Por el contrario, del contrato de asesoramiento mismo no se desprende la obligación de pagar. Dicha obligación resultaría del cumplimiento por el actor de su propia obligación, que era la prestación de asesoramiento efectivo. El actor prueba el contrato, pero no acredita que él cumpliese su obligación. Insistimos que es a quien alega que ha cumplido una obligación a quien corresponde probarlo. Sin probar el señor Jon que realizó su trabajo no puede obtener que se le pague. Porque, conforme a lo dispuesto en el artículo 1.100, párrafo último, del Código Civil , en las obligaciones recíprocas ninguno de los obligados incurre en mora si el otro no cumple lo que le incumbe. Luego no puede pedir el actor el pago del precio sin probar que él prestó el asesoramiento, lo mismo que no se puede pedir el precio en la compraventa sin probar que se entregó la cosa vendida.
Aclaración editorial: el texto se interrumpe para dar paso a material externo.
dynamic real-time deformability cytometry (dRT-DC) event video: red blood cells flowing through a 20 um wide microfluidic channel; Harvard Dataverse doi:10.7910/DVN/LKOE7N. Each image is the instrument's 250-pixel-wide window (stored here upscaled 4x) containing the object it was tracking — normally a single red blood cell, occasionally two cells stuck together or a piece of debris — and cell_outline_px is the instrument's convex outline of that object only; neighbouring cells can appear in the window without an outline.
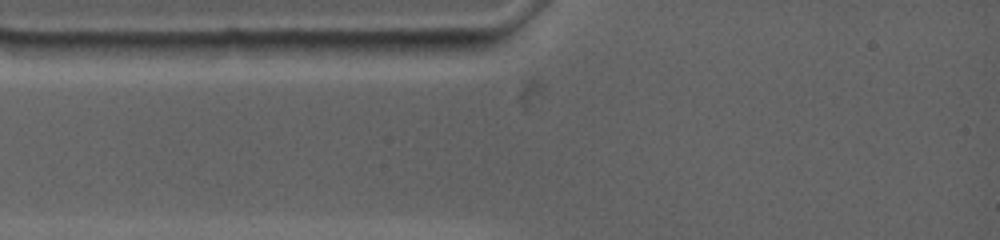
{"species": "common noctule bat (a hibernating species)", "species_latin": "Nyctalus noctula", "temperature_condition": "warm", "stored_images_in_passage": 5, "camera_frame_rate_fps": 4500, "um_per_image_px": 0.085, "animal": {"sex": "female", "body_mass_g": 19.0, "forearm_length_mm": 53.3}, "frame": {"image": 1, "passage_image": 3, "time_ms": 0.667, "image_size_px": [1000, 240], "cell_outline_px": [[480, 48], [476, 56], [372, 56], [364, 44], [368, 40], [476, 40]], "centroid_in_image_um": [35.93, 4.07], "position_along_channel_um": 49.1, "area_um2": 12.77}}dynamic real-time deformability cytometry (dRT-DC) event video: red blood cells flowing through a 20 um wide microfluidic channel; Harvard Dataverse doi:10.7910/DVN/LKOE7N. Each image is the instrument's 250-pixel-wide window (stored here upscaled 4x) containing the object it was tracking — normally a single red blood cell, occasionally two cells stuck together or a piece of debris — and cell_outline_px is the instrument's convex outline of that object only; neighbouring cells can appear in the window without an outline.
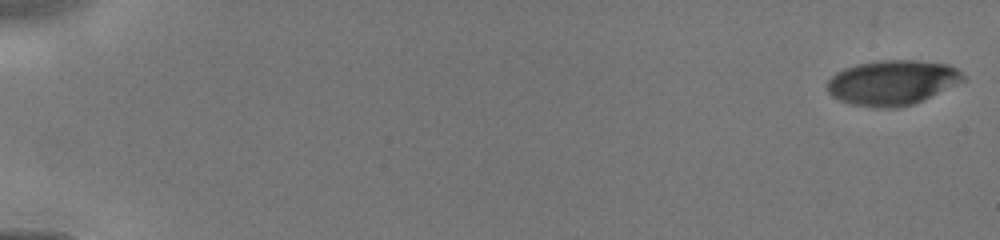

Por tanto la demanda se desestimará en cuanto a este punto.
TERCERO.- El demandado ha de abonar el interés legal desde que fue interpelado judicialmente, es decir, desde que se le emplazó para su comparecencia en este proceso, conforme a lo dispuesto en el artículo 1.108 y concordantes del Código Civil .
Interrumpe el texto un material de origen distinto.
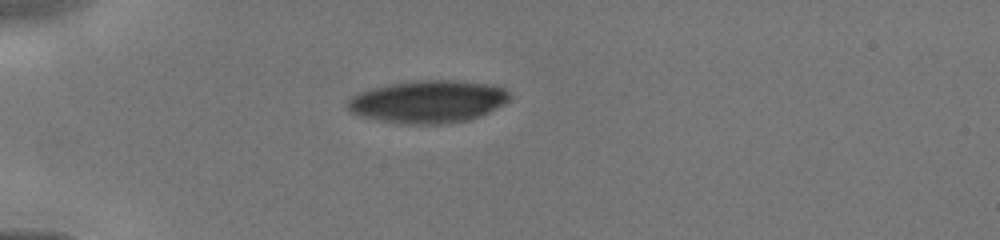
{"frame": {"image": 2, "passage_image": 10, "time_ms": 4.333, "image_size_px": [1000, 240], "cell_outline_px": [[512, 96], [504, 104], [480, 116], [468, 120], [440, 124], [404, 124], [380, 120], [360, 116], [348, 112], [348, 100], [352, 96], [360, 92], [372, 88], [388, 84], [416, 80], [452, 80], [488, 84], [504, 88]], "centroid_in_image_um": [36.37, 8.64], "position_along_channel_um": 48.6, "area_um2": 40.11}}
Igualmente ha de pagar las costas de la primera instancia, pues la demanda se estima en lo sustancial, conforme a lo dispuesto en el artículo 394 de la Ley de Enjuiciamiento Civil , no procediendo en cambio especial condena en cuanto a las costas de esta instancia, en virtud del artículo 398 de la misma ley .
Vistos los preceptos legales citados y demás de general y pertinente aplicación,
Fallo
Que, estimando el recurso de apelación interpuesto por D. Jon contra la sentencia de fecha tres de marzo de dos mil cinco, dictada por el Juzgado de Primera Instancia número cinco de Martorell en el asunto mencionado en el encabezamiento, debemos revocar y revocamos dicha sentencia y, en su lugar, estimamos sustancialmente la demanda y condenamos a D. Luis Carlos a pagar al demandante la suma de treinta y ocho mil setecientos once con diecinueve euros, más el interés legal desde la interpelación judicial, y las costas de la primera instancia, sin hacer especial pronunciamiento respecto a las de apelación.
Devuélvanse los autos originales al Juzgado de su procedencia, con testimonio de esta sentencia, para su cumplimiento.
Así, por esta nuestra sentencia, de la que se unirá certificación al rollo, lo pronunciamos, mandamos y firmamos.
PUBLICACIÓN.- En este día, y una vez firmada por todos los Magistrados que la han dictado, se da a la anterior sentencia la publicidad ordenada por la Constitución y las Leyes. DOY FE.